Had, But you know, I mean, you know, I tell people this all the time. The amount of people that have seen mountain lions and everything else. I mean, if you think about that, it's a lot of people. A lot of people claimed to have seen them, and I'm not here to tell anybody that they didn't see what they thought they saw. Were up to like since twenty ten, were up to nineteenth.

Nineteen verified sightings in the last ten years in Arkansas. To understand why people so badly want to believe in mountain lions, we're gonna have to understand a bit about human nature. Doctor Richard Back has been a clinical psycho since nineteen seventy nine, and he has some unique insight into why humans act the way they do. Doctor Back, of the of the hundreds, if not thousands, of mountain lion sightings that people would have claimed over the years to have happened here in Arkansas, and the actual number of verified sightings being so small, why do people Why do people believe that they've seen a lion when statistically they probably actually didn't.

Well, there's probably two things going on there. One is that it's kind of an exciting thing to think as possible. And if people have any sort of belief established already, you know, whether they've read articles on mountain lions, or they had an uncle or grandfather talked about the mountain lions. If there's some connection somewhere and the person probably can't even identify where it was. But if it's an established fact that there are mountain lines, then when they see something that can be fit into that perception, they'll they'll they'll tend to do it, and then you can't talk them out of it no matter what you show them, and they are really confirming what they already believe. Are picked up somewhere.

== AIM OF THE TASK ==
Carry on the transcript about mountain lion sightings in Arkansas, picking up after its final sentence.

== RECORDED DATA ==
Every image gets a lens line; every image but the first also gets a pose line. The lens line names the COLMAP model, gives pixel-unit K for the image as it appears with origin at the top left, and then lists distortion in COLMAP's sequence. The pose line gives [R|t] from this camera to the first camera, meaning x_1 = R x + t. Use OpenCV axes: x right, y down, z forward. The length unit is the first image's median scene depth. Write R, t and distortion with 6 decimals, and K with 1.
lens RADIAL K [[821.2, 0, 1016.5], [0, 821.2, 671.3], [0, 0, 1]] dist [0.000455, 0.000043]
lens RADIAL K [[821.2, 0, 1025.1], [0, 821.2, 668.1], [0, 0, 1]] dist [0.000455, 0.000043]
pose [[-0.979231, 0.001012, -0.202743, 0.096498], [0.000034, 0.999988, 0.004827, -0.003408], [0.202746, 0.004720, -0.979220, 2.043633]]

== RESULT BELOW ==
Is there a psychological term that would describe somebody that had a belief that may not even be true, and then something happened and they slotted that event that happened into a belief that wasn't real. Is there is there a psychological term for that.

Yes, it's called confirmation bias, and it's just practically every person has it but is unaware of it and would certainly deny it if you ask them.

It's all over our lives.

I guess, yeah, it's all all over our lives.

We end up believing things not even knowing where that comes from. In terms of what we think is the best model car, or the best football team or the best state to live in. We end up believing that, and we couldn't really even probably voice reasons why we just like that, and then cherry pick any sort of evidence, whether it's from newspapers or sports announcers or neighbors. But we cherry pick in terms of selecting information that supports what we already believe.

Yeah, so it would be like really reasonable if you were a young child growing up in somebody that you respected or maybe some of you didn't respect, told you that there were mountain lions here, regardless of that was like patently false, you would probably go through your life with a slot in your mind that there are potentially mountain lions here. So if you saw a flash of brown fur across the road, that might just easily slot into that place and it just be fact inside of your mind.

Yes, yeah, that would happen.

Can you tell me about naive realism what that means.

Yeah, Naive realism is, I guess, in a sense, the foundation of confirmation bias. Naive realism is really kind of a fancy term for what I think we've probably all noticed, and that is almost everyone else we deal with thinks that they're right. And that's because most people do think and believe that their way of perceiving the world and interpreting data and selecting and making decisions, we all believe that we've come upon the right way of living life.

So it's like you could be living just you could just kind of have this false reality.

Yeah, well yeah, lots of people do. And if anyone tries to can bens them that they have a false reality, then they fall back on confirmation bias to really ignore anything they're saying that disputes what they believe, but they'll select all sorts.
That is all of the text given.